Assignment ▸ Pictures must be left out. Retype exactly the lines from the one containing "focal_35mm: 172" through the last line of the records below.

[Photos with calibration data]
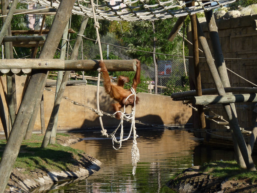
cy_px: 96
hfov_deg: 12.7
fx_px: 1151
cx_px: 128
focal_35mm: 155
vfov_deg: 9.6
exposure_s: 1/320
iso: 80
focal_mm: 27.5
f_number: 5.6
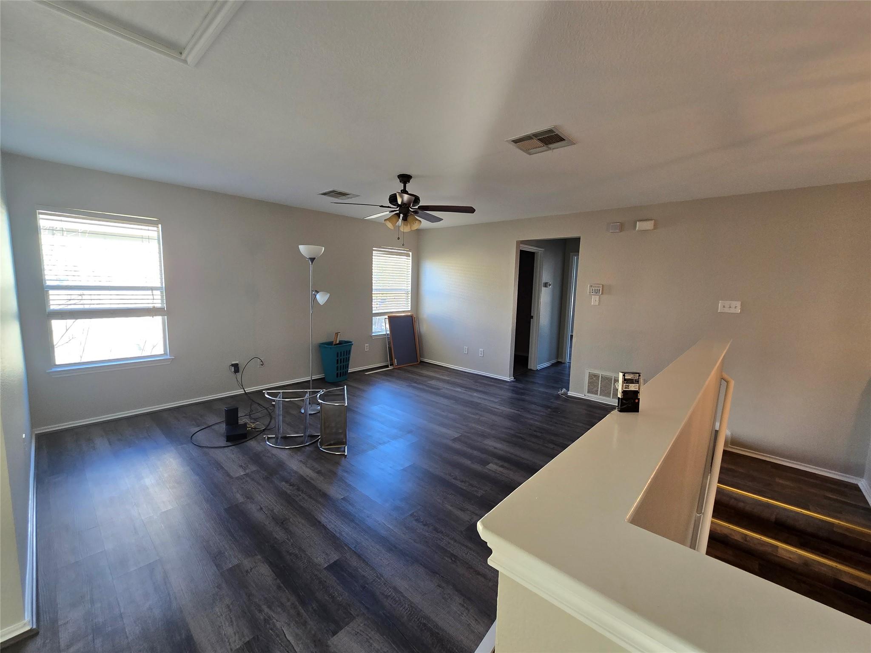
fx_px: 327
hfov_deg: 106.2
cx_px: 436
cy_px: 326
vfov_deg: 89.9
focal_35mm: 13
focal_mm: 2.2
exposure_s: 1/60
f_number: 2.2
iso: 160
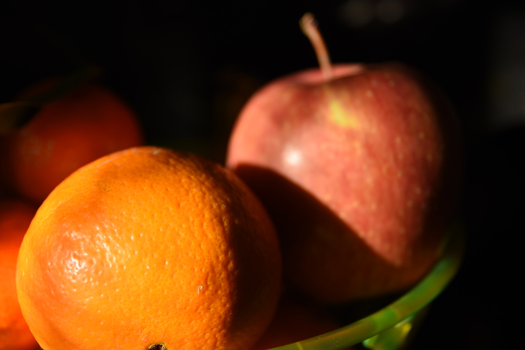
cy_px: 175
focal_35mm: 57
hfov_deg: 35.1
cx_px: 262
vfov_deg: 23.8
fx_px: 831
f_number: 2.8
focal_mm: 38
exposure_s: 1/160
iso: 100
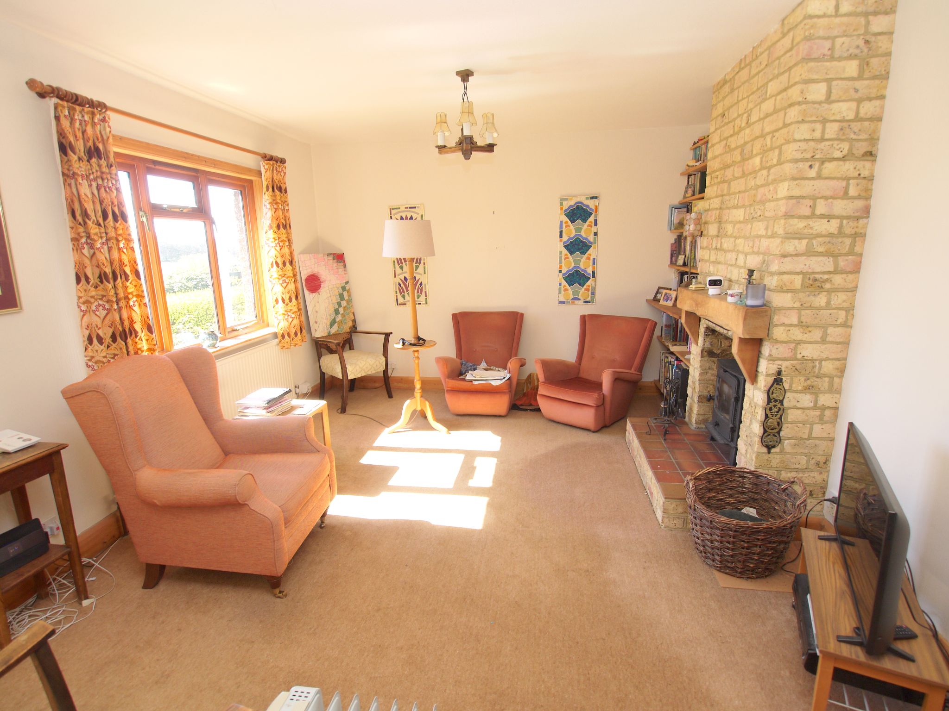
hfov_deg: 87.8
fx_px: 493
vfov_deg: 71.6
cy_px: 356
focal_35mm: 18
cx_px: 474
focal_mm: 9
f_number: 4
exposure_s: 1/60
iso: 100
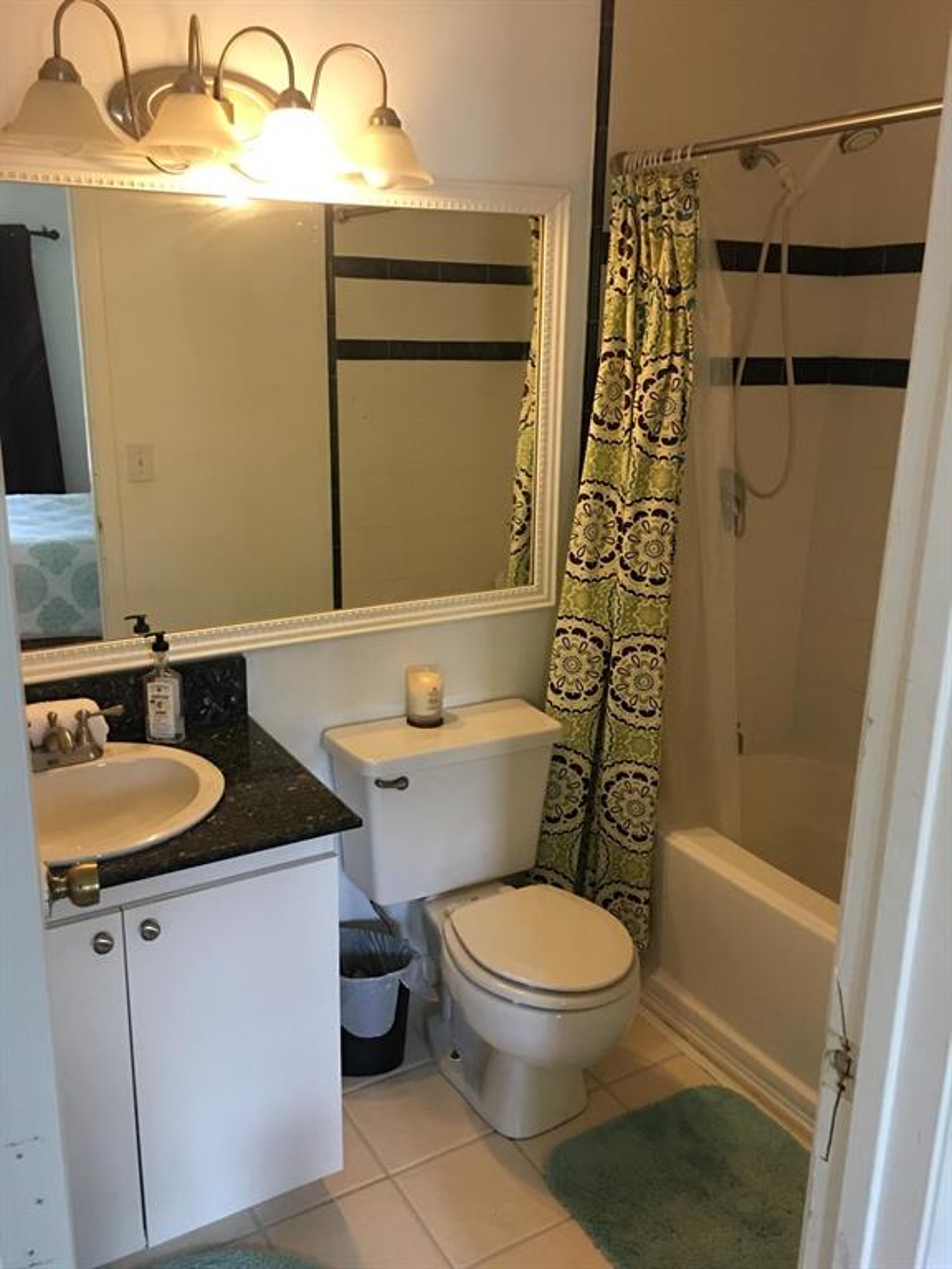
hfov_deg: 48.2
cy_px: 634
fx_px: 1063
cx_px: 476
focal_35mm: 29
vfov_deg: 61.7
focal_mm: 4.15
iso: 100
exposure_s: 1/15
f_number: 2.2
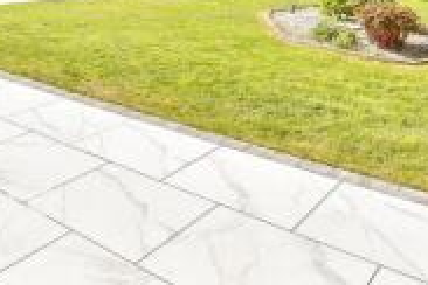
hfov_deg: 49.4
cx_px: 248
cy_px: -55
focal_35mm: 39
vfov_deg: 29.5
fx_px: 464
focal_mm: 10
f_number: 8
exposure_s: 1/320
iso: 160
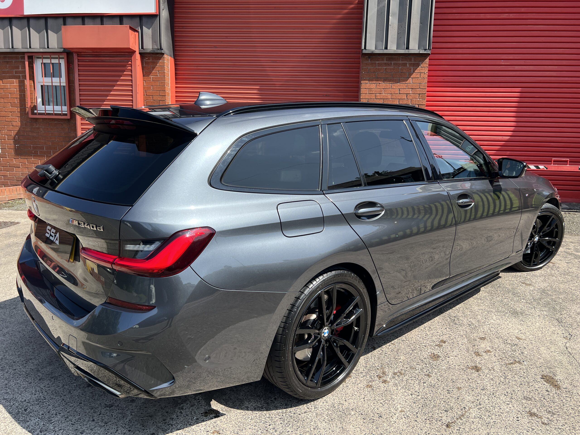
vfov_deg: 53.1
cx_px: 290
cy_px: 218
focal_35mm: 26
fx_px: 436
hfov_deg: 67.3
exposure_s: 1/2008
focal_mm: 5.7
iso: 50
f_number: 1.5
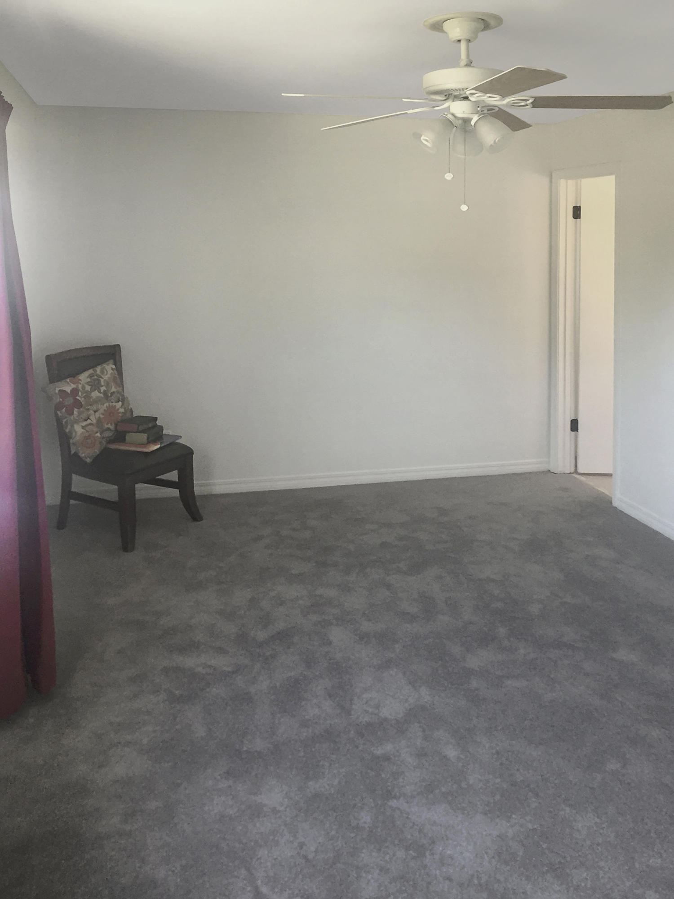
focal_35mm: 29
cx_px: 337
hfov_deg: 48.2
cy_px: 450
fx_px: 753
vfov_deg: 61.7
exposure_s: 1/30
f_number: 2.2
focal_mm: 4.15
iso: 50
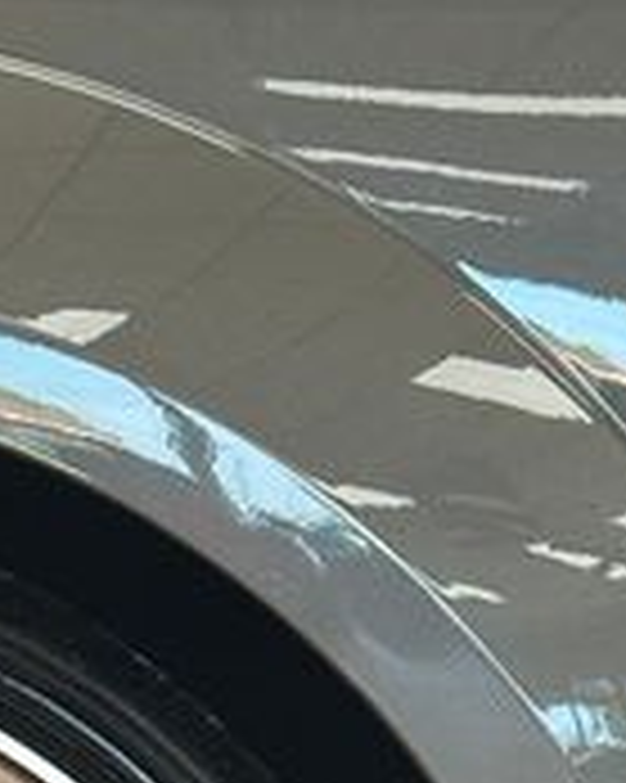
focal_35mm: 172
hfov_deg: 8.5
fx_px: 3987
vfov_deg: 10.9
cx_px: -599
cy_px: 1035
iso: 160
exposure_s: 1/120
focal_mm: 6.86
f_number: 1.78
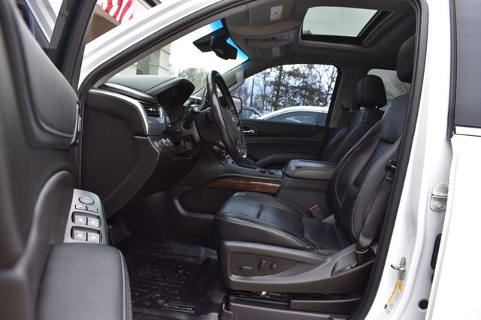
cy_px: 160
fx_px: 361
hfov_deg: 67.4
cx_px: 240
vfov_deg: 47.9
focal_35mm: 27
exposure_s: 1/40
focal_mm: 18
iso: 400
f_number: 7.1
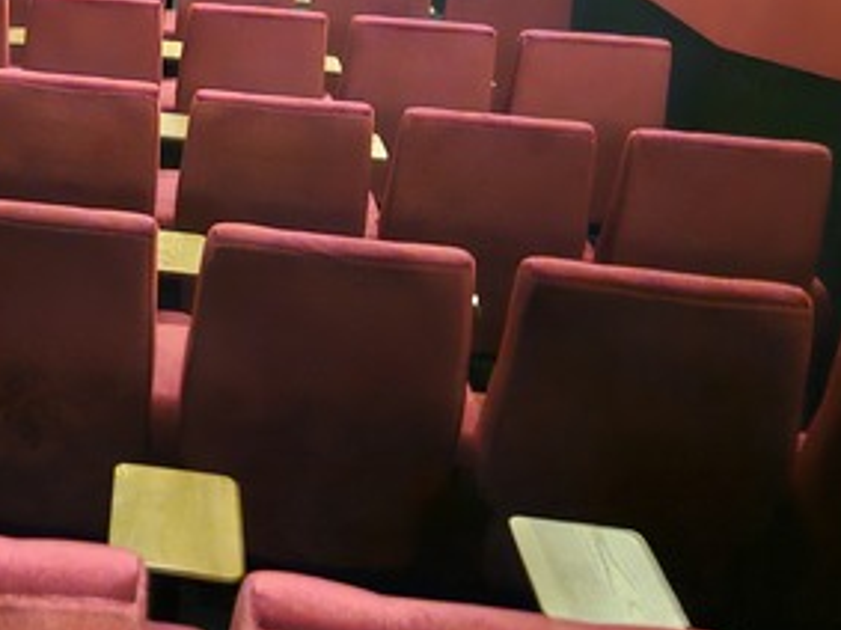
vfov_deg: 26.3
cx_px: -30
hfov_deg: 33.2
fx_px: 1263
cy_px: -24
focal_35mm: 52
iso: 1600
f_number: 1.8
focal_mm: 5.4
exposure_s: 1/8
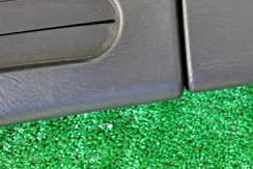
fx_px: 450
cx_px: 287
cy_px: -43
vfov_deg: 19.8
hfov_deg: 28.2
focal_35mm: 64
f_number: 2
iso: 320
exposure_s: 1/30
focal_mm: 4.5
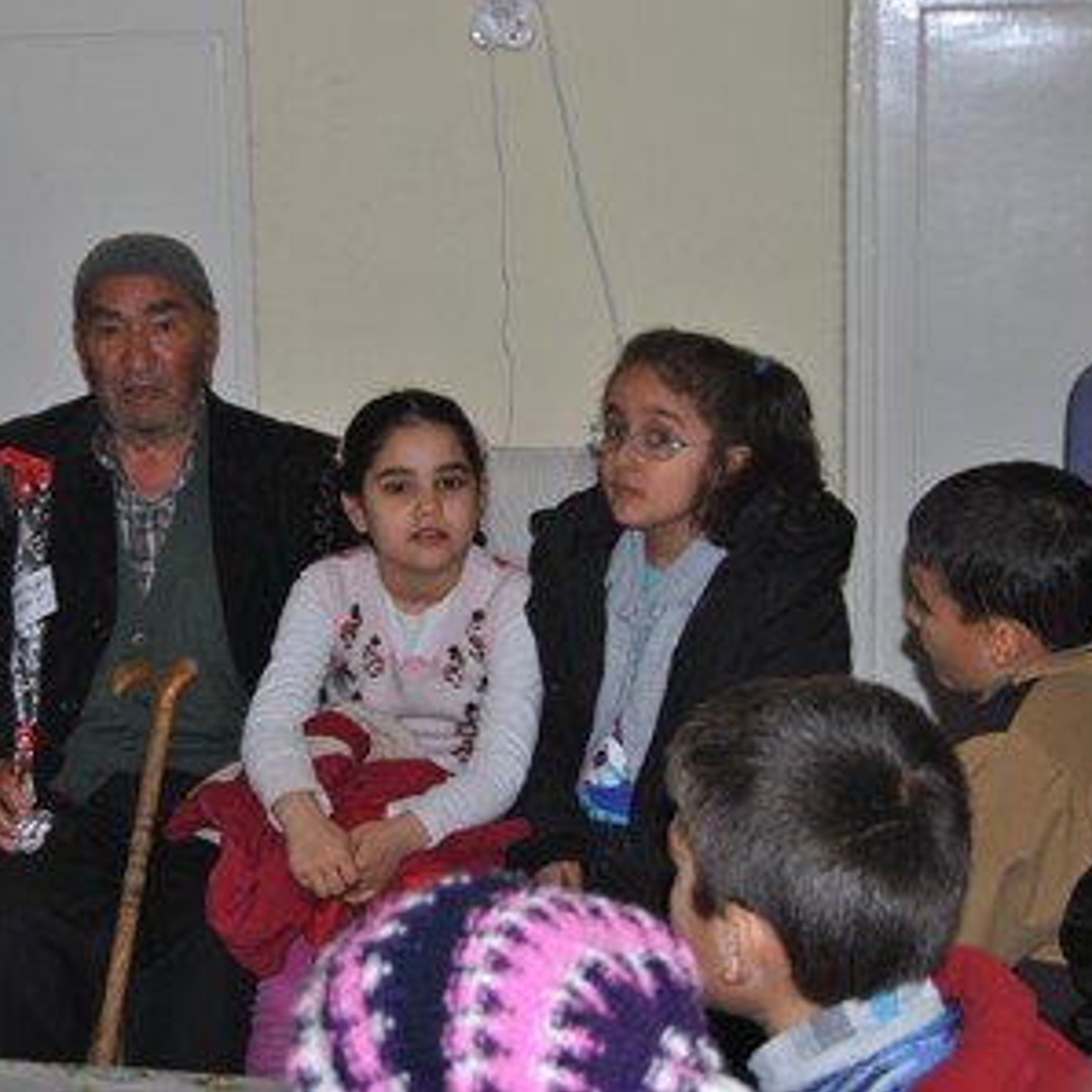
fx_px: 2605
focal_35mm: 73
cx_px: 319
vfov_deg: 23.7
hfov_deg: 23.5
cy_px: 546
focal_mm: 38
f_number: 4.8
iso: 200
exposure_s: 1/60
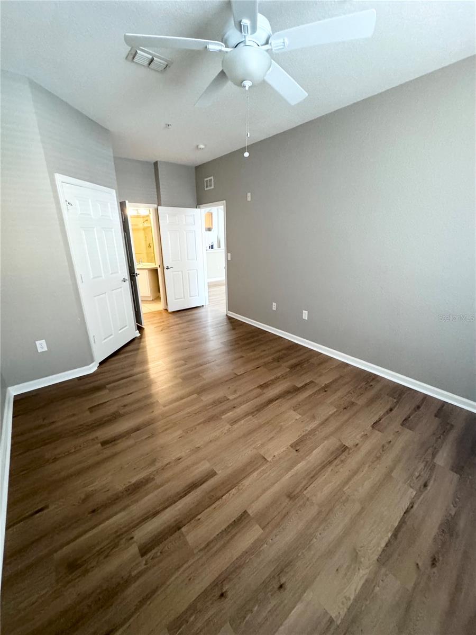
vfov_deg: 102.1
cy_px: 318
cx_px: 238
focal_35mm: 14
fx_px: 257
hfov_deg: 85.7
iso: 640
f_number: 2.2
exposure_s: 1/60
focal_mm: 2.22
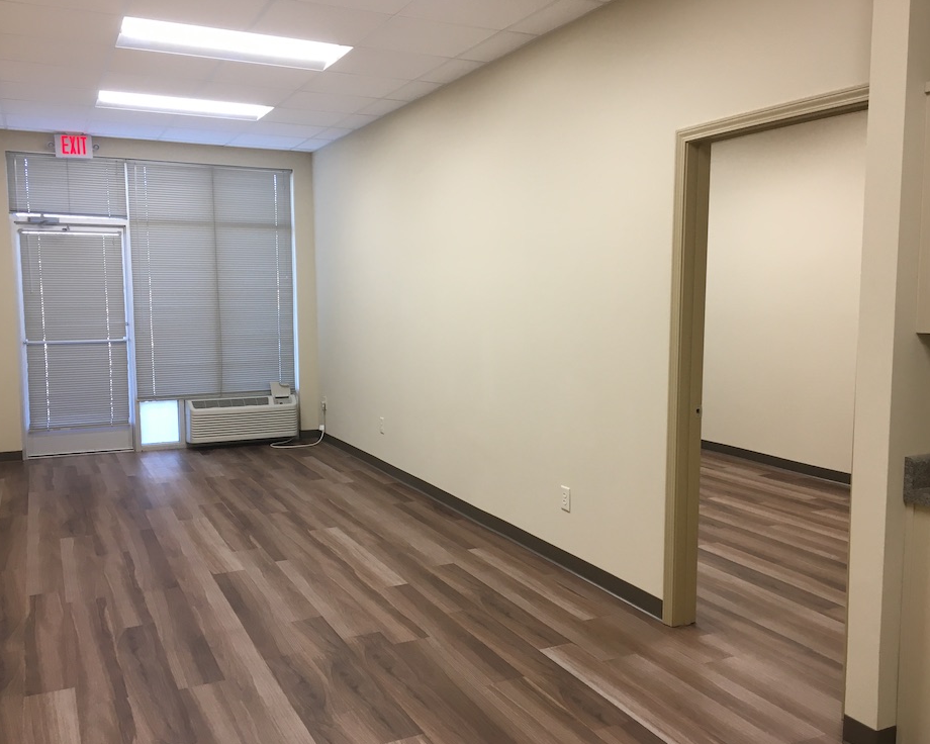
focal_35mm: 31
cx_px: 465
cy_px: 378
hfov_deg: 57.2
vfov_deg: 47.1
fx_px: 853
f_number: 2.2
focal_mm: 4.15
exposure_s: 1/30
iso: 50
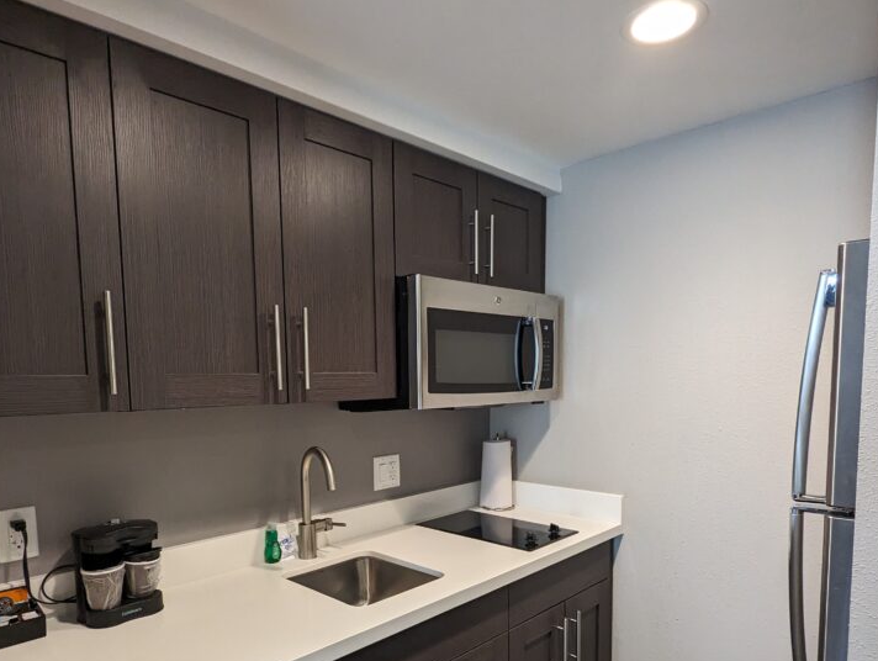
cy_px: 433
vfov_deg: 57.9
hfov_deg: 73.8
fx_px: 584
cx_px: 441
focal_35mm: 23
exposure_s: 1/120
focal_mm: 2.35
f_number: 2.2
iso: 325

Exercise solution ▸
focal_35mm: 172
hfov_deg: 8.5
fx_px: 3987
vfov_deg: 10.9
cx_px: -599
cy_px: 1035
iso: 160
exposure_s: 1/120
focal_mm: 6.86
f_number: 1.78
cy_px: 160
fx_px: 361
hfov_deg: 67.4
cx_px: 240
vfov_deg: 47.9
focal_35mm: 27
exposure_s: 1/40
focal_mm: 18
iso: 400
f_number: 7.1
vfov_deg: 26.3
cx_px: -30
hfov_deg: 33.2
fx_px: 1263
cy_px: -24
focal_35mm: 52
iso: 1600
f_number: 1.8
focal_mm: 5.4
exposure_s: 1/8
fx_px: 450
cx_px: 287
cy_px: -43
vfov_deg: 19.8
hfov_deg: 28.2
focal_35mm: 64
f_number: 2
iso: 320
exposure_s: 1/30
focal_mm: 4.5
fx_px: 2605
focal_35mm: 73
cx_px: 319
vfov_deg: 23.7
hfov_deg: 23.5
cy_px: 546
focal_mm: 38
f_number: 4.8
iso: 200
exposure_s: 1/60
vfov_deg: 102.1
cy_px: 318
cx_px: 238
focal_35mm: 14
fx_px: 257
hfov_deg: 85.7
iso: 640
f_number: 2.2
exposure_s: 1/60
focal_mm: 2.22
focal_35mm: 31
cx_px: 465
cy_px: 378
hfov_deg: 57.2
vfov_deg: 47.1
fx_px: 853
f_number: 2.2
focal_mm: 4.15
exposure_s: 1/30
iso: 50
cy_px: 433
vfov_deg: 57.9
hfov_deg: 73.8
fx_px: 584
cx_px: 441
focal_35mm: 23
exposure_s: 1/120
focal_mm: 2.35
f_number: 2.2
iso: 325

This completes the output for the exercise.